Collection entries
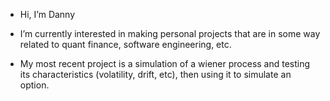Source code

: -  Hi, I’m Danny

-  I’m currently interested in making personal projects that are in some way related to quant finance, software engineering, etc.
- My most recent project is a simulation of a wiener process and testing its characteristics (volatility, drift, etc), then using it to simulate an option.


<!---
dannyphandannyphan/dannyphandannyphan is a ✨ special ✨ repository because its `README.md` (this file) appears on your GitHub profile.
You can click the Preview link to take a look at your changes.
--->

* Your goal *
Reproduce every row above word for word, leaving out the pictures.

* Answer space *
Source code

: -  Hi, I’m Danny

-  I’m currently interested in making personal projects that are in some way related to quant finance, software engineering, etc.
- My most recent project is a simulation of a wiener process and testing its characteristics (volatility, drift, etc), then using it to simulate an option.


<!---
dannyphandannyphan/dannyphandannyphan is a ✨ special ✨ repository because its `README.md` (this file) appears on your GitHub profile.
You can click the Preview link to take a look at your changes.
--->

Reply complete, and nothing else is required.